En conférence de presse, le commissaire de l'exposition, Jean Clair, ex-directeur du Musée Picasso de Paris, a rappelé que seuls des musées nationaux abondamment financés tels que le MBAC pouvaient se permettre d'accueillir une telle exposition et que ce sera peut-être une des dernières occasions de le faire – les prêts étant de plus en plus onéreux et difficiles à obtenir pour cette période. M. Clair avait d'ailleurs déjà fait équipe avec Pierre Théberge pour l'importante exposition Les Années 20: L'Âge des métropoles, présentée en 1991 au Musée des beaux-arts de Montréal. Cette exposition constitue ainsi la suite logique et aura pris tout ce temps avant d'être assemblée.

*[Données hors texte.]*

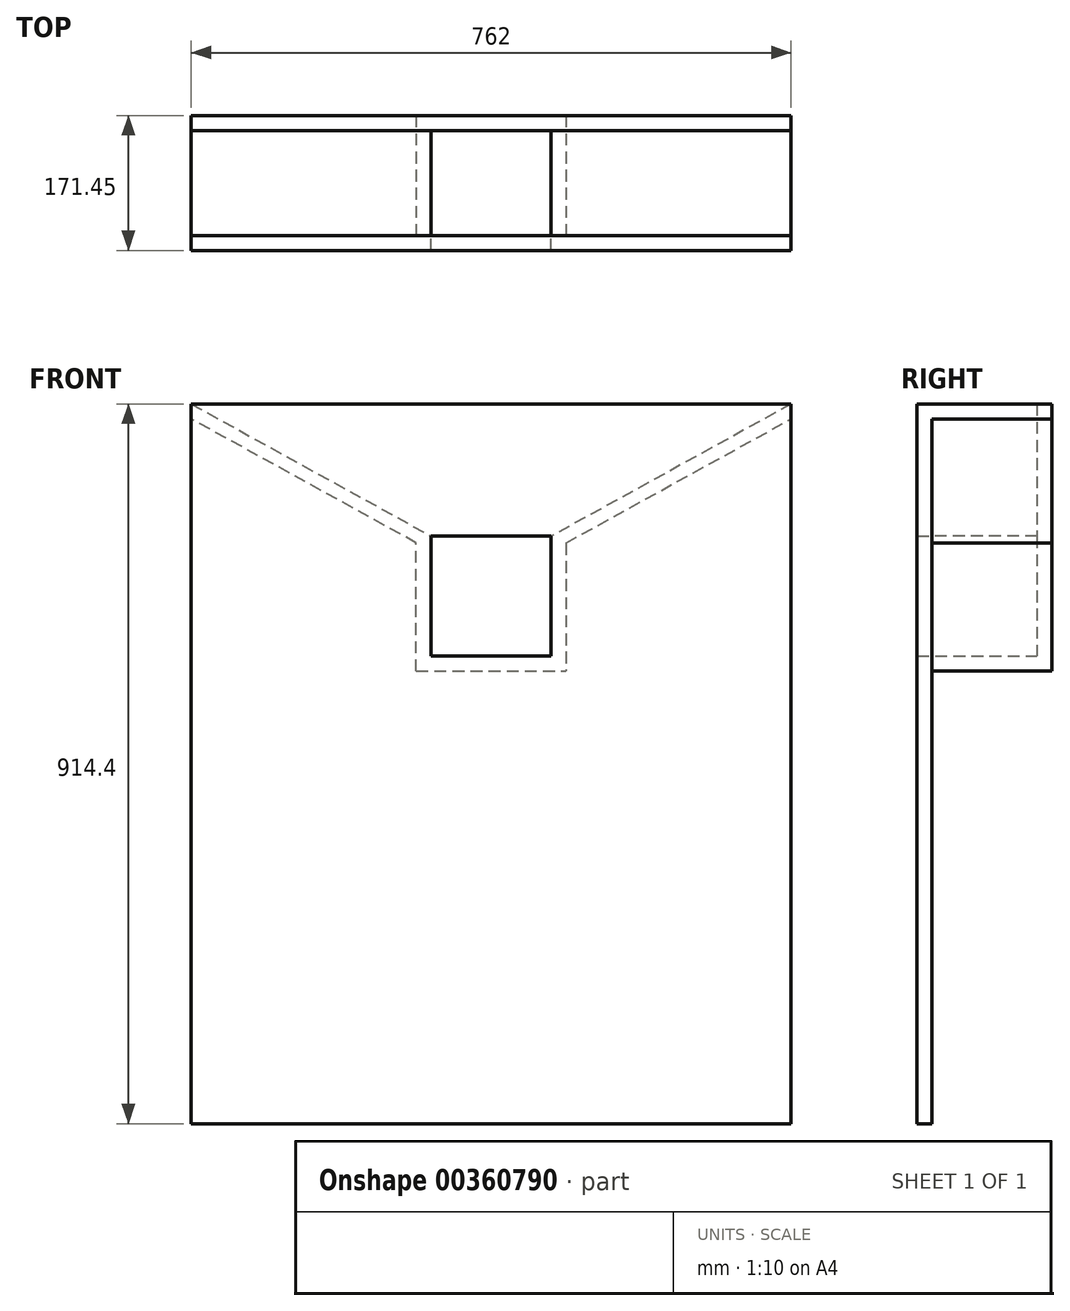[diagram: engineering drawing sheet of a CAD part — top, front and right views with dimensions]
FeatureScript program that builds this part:
annotation { "Feature Type Name" : "Feature", "Feature Type Description" : "" }
export const myFeature = defineFeature(function(context is Context, id is Id, definition is map)
    precondition{}
    {
        {
            var Q0;
            Q0=qCreatedBy(makeId("Front.planeOp"),FACE);
            var sketch = newSketch(context, id + "F0", { "sketchPlane" : qUnion([Q0])});
            skLineSegment(sketch, "E0.bottom", {"start": v(0, 0) * mm, "end": v(-762, 0) * mm});
            skLineSegment(sketch, "E0.top", {"start": v(0, 914.4) * mm, "end": v(-762, 914.4) * mm});
            skLineSegment(sketch, "E0.left", {"start": v(0, 0) * mm, "end": v(0, 914.4) * mm});
            skLineSegment(sketch, "E0.right", {"start": v(-762, 0) * mm, "end": v(-762, 914.4) * mm});
            skLineSegment(sketch, "E1.bottom", {"start": v(-304.8, 746.23) * mm, "end": v(-457.2, 746.23) * mm});
            skLineSegment(sketch, "E1.top", {"start": v(-304.8, 593.83) * mm, "end": v(-457.2, 593.83) * mm});
            skLineSegment(sketch, "E1.left", {"start": v(-304.8, 746.23) * mm, "end": v(-304.8, 593.83) * mm});
            skLineSegment(sketch, "E1.right", {"start": v(-457.2, 746.23) * mm, "end": v(-457.2, 593.83) * mm});
            skLineSegment(sketch, "E2", {"start": v(-762, 914.4) * mm, "end": v(-457.2, 746.23) * mm});
            skLineSegment(sketch, "E3", {"start": v(0, 914.4) * mm, "end": v(-304.8, 746.23) * mm});
            skLineSegment(sketch, "E4.bottom", {"start": v(-457.2, 593.83) * mm, "end": v(-304.8, 593.83) * mm});
            skLineSegment(sketch, "E4.top", {"start": v(-476.25, 574.78) * mm, "end": v(-285.75, 574.78) * mm});
            skLineSegment(sketch, "E4.left", {"start": v(-476.25, 593.83) * mm, "end": v(-476.25, 574.78) * mm});
            skLineSegment(sketch, "E4.right", {"start": v(-285.75, 593.83) * mm, "end": v(-285.75, 574.78) * mm});
            skLineSegment(sketch, "E5", {"start": v(-285.75, 593.83) * mm, "end": v(-285.75, 737.7) * mm});
            skLineSegment(sketch, "E6", {"start": v(-476.25, 593.83) * mm, "end": v(-476.25, 737.7) * mm});
            skLineSegment(sketch, "E7", {"start": v(-285.75, 737.7) * mm, "end": v(0, 895.35) * mm});
            skLineSegment(sketch, "E8", {"start": v(-476.25, 737.7) * mm, "end": v(-762, 895.35) * mm});
            skPoint(sketch, "E9.orphan", {"position": v(-476.25, 756.74) * mm});
            skSolve(sketch);
        }
        {
            var Q0;
            {var subQ1=sQuery(id+"F0.wireOp",EDGE,"E0.bottom");Q0=makeQuery(id+"F0.imprint","IMPRINT",FACE,{"disambiguationData":[TD([[makeQuery(id+"F0.imprint","IMPRINT",EDGE,{"derivedFrom":subQ1}),-1.0]])]});}
            var Q1;
            Q1=makeQuery(id+"F0.imprint","IMPRINT",FACE,{"disambiguationData":[TD([[makeQuery(id+"F0.imprint","IMPRINT",EDGE,{"derivedFrom":sQuery(id+"F0.wireOp",EDGE,"E0.top")}),1.0]])]});
            var Q2;
            Q2=makeQuery(id+"F0.imprint","IMPRINT",FACE,{"disambiguationData":[TD([[makeQuery(id+"F0.imprint","IMPRINT",EDGE,{"derivedFrom":sQuery(id+"F0.wireOp",EDGE,"E1.left")}),1.0]])]});
            extrude(context, id + "F1", {"entities" : qUnion([Q0, Q1, Q2]), "depth" : 19.05 * mm});
        }
        {
            var Q0;
            Q0=makeQuery(id+"F0.imprint","IMPRINT",FACE,{"disambiguationData":[TD([[makeQuery(id+"F0.imprint","IMPRINT",EDGE,{"derivedFrom":sQuery(id+"F0.wireOp",EDGE,"E1.left")}),1.0]])]});
            extrude(context, id + "F2", {"entities" : qUnion([Q0]), "operationType" : NewBodyOperationType.ADD, "oppositeDirection" : true, "depth" : 152.4 * mm});
        }
        {
            var Q0;
            Q0=makeQuery(id+"F2.opExtrude","CAP_FACE",FACE,{"disambiguationData":[OSD([sQuery(id+"F0.wireOp",EDGE,"E0.left"),sQuery(id+"F0.wireOp",EDGE,"E0.right"),sQuery(id+"F0.wireOp",EDGE,"E1.left"),sQuery(id+"F0.wireOp",EDGE,"E1.right"),sQuery(id+"F0.wireOp",EDGE,"E2"),sQuery(id+"F0.wireOp",EDGE,"E3"),sQuery(id+"F0.wireOp",EDGE,"E4.bottom"),sQuery(id+"F0.wireOp",EDGE,"E4.top"),sQuery(id+"F0.wireOp",EDGE,"E4.left"),sQuery(id+"F0.wireOp",EDGE,"E4.right"),sQuery(id+"F0.wireOp",EDGE,"E5"),sQuery(id+"F0.wireOp",EDGE,"E6"),sQuery(id+"F0.wireOp",EDGE,"E7"),sQuery(id+"F0.wireOp",EDGE,"E8")])],"isStart":false});
            var sketch = newSketch(context, id + "F3", { "sketchPlane" : qUnion([Q0])});
            skLineSegment(sketch, "E10", {"start": v(285.75, 574.78) * mm, "end": v(476.25, 574.78) * mm});
            skLineSegment(sketch, "E11", {"start": v(476.25, 574.78) * mm, "end": v(476.25, 737.7) * mm});
            skLineSegment(sketch, "E12", {"start": v(476.25, 737.7) * mm, "end": v(762, 895.35) * mm});
            skLineSegment(sketch, "E13", {"start": v(762, 895.35) * mm, "end": v(762, 914.4) * mm});
            skLineSegment(sketch, "E14", {"start": v(762, 914.4) * mm, "end": v(0, 914.4) * mm});
            skLineSegment(sketch, "E15", {"start": v(0, 914.4) * mm, "end": v(0, 895.35) * mm});
            skLineSegment(sketch, "E16", {"start": v(0, 895.35) * mm, "end": v(285.75, 737.7) * mm});
            skLineSegment(sketch, "E17", {"start": v(285.75, 737.7) * mm, "end": v(285.75, 574.78) * mm});
            skSolve(sketch);
        }
        {
            var Q0;
            Q0=makeQuery(id+"F3.imprint","IMPRINT",FACE,{"disambiguationData":[TD([[makeQuery(id+"F3.imprint","IMPRINT",EDGE,{"derivedFrom":sQuery(id+"F3.wireOp",EDGE,"E14")}),1.0]])]});
            extrude(context, id + "F4", {"entities" : qUnion([Q0]), "operationType" : NewBodyOperationType.ADD, "oppositeDirection" : true, "depth" : 19.05 * mm});
        }
    });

L'été vous semble encore loin? Soit. Mais déjà, des institutions comme le MBAC mettent la table avec des expositions qui ne vous laisseront pas sur votre appétit. Ainsi, après avoir offert le «dessert» avec Renoir l'an dernier – pour reprendre l'allégorie employée par M. Théberge -, le MBAC offre une sélection de copieux et nourrissants fromages vieillis, certains au goût prononcé, d'autres à la chair bien coriace… Une belle grappe de raisins les accompagne: un catalogue abondamment illustré, une série de conférences, des ateliers, activités et projections de films complètent cette exposition pour une expérience encore plus riche. Les Années 1930. La Fabrique de «l'Homme nouveau» prendra l'affiche le 6 juin. www.national.gallery.ca
Visiter un musée peut souvent sembler une activité difficile, fastidieuse, longuette. Les surprises sont rares.
Il est vrai qu’on aime ce que l’on connaît. C’est rassurant; Renoir, Watteau, Fragonard. Les sujets sont faciles, les couleurs douces, la beauté est présente. On a vu des reproductions partout.
Les années 1930: L’homme nouveau…c’est étrange.
La publicité du Musée est toujours très bien faite. On a le goût d’y aller. La toile que vous nous présentez nous interpelle. On s’interroge. On sent qu’il y a de la matière. L’angoisse est forte. Les couleurs vibrent et font penser à ces toiles de la période romantique.En même temps, l’image est très moderne.
L’exposition sur les oeuvres de Mueck ne proposait pas des sujets faciles, mais j’ose croire que tous les visiteurs ont été ébranlés.
Est-ce que l’art, ce n’est pas aussi d’interroger, d’ébranler les certitudes ?
J’irai voir l’exposition. Bravo aux beaux risques.